Much of the violence has spilled over the border from the wider three-year-old conflict in Darfur.
“In addition to the situation of war on the frontier with Sudan which has still not found a definitive solution, we are seeing more and more murderous inter-community conflicts that bring bloodshed to certain regions of the country,” Communication Minister Hourmadji Moussa Doumgor said.
“The administrative and military authorities of the relevant regions must tackle this intolerable situation with all appropriate means,” he added in an official statement.
Deby’s government announced the move after at least 20 people were killed in recent ethnic clashes in the Wadi Fira region following the desertion of a group of former rebels loyal to the defence minister.
The violence between the Tama and the Zaghawa communities broke out after an armed group of Tama fighters, who had served under Defence Minister Mahamat Nour, abandoned the eastern town of Guereda last week and moved close to the Sudanese border.
This is the second time in nearly a year that Chad has declared an emergency to halt ethnic violence in its volatile east, which has been the target of attacks by anti-Deby rebels and by Arab militias raiding over the border from Darfur.
“DEVILS ON HORSEBACK”
Last November, the government declared an emergency in large swathes of Chad after hundreds of people were killed in fighting between Arab and non-Arab communities and in attacks by Arabic-speaking armed raiders on horseback, known as Janjaweed. This term loosely translates in Arabic as “devils on horseback”.
Defence Minister Nour met Deby in the Wadi Fira regional capital of Biltine late on Monday to discuss the recent killings, which he blamed on ethnic enemies of his Tama people.
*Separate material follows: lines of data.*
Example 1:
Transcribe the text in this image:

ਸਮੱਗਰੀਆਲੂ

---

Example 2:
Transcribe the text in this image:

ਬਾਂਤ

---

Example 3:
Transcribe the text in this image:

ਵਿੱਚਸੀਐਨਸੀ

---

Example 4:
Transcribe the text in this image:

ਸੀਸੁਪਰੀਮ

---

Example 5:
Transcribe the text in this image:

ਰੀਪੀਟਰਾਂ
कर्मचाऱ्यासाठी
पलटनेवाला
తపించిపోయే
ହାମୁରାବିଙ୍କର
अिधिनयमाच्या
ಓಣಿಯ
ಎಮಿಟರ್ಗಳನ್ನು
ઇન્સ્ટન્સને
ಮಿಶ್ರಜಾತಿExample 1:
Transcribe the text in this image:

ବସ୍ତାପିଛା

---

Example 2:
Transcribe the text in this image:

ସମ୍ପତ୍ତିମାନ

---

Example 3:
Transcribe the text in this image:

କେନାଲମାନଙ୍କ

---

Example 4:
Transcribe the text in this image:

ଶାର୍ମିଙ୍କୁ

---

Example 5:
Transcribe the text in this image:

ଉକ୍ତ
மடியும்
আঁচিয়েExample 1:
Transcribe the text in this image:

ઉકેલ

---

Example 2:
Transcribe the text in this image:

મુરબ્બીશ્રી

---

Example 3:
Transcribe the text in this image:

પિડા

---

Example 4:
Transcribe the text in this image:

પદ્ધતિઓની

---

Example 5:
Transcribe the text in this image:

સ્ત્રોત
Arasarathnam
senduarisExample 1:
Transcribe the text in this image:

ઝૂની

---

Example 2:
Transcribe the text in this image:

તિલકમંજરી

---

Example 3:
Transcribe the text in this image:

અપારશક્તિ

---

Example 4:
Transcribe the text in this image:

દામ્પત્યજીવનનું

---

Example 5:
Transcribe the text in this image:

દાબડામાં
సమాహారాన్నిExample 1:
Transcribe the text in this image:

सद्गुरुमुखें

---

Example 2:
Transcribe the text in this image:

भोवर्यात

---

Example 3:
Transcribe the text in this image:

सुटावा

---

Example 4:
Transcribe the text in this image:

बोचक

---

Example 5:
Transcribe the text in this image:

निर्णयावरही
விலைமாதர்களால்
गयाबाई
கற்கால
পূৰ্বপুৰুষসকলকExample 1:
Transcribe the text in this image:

Several Tama-Zaghawa clashes have occurred in recent months.
“No human being in this country can accept that his kin be massacred before his eyes. The problem in Dar Tama (the Tama homeland) is real. People are dying by the hundreds. Livestock is pillaged and stolen. … This must stop,” he told reporters.
Nour, a former rebel chief who made peace with Deby in December, said he had no personal quarrel with the Zaghawa president but had “enormous problems” with some members of the presidential entourage.
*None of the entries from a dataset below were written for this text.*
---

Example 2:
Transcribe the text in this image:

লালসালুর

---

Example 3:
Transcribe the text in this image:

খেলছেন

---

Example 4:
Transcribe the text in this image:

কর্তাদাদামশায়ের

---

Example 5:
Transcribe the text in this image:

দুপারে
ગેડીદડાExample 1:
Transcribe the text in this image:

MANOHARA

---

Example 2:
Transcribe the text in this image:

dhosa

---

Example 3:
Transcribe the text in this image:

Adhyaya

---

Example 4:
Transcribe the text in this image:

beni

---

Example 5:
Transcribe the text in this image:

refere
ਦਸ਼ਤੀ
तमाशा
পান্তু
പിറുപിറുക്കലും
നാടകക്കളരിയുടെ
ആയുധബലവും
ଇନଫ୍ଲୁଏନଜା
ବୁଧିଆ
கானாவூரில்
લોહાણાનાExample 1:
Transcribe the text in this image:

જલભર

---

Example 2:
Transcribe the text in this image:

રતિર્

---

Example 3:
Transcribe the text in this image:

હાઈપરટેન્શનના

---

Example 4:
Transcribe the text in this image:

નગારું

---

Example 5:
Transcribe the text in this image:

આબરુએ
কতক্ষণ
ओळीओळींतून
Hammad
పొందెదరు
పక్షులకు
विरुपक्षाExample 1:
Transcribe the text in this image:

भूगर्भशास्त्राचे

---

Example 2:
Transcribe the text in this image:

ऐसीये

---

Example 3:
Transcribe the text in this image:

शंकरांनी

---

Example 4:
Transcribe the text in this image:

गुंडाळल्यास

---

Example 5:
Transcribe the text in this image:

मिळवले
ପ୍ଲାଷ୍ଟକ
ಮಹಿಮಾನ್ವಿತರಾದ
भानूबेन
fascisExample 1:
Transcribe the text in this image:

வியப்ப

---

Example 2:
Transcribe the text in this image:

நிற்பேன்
The planned EU peacekeeping force is intended to protect civilians, refugees and aid workers. According to U.N. figures, there are 400,000 Sudanese refugees and displaced Chadians in Chad and 200,000 displaced people in Central African Republic.
The EU force for Chad is deploying to complement an even bigger United Nations/African Union force planned for Darfur, where a local rebellion and ethnic fighting since 2003 have killed some 200,000 people, experts say. Sudan’s government rejects this figure, saying the death toll is much lower.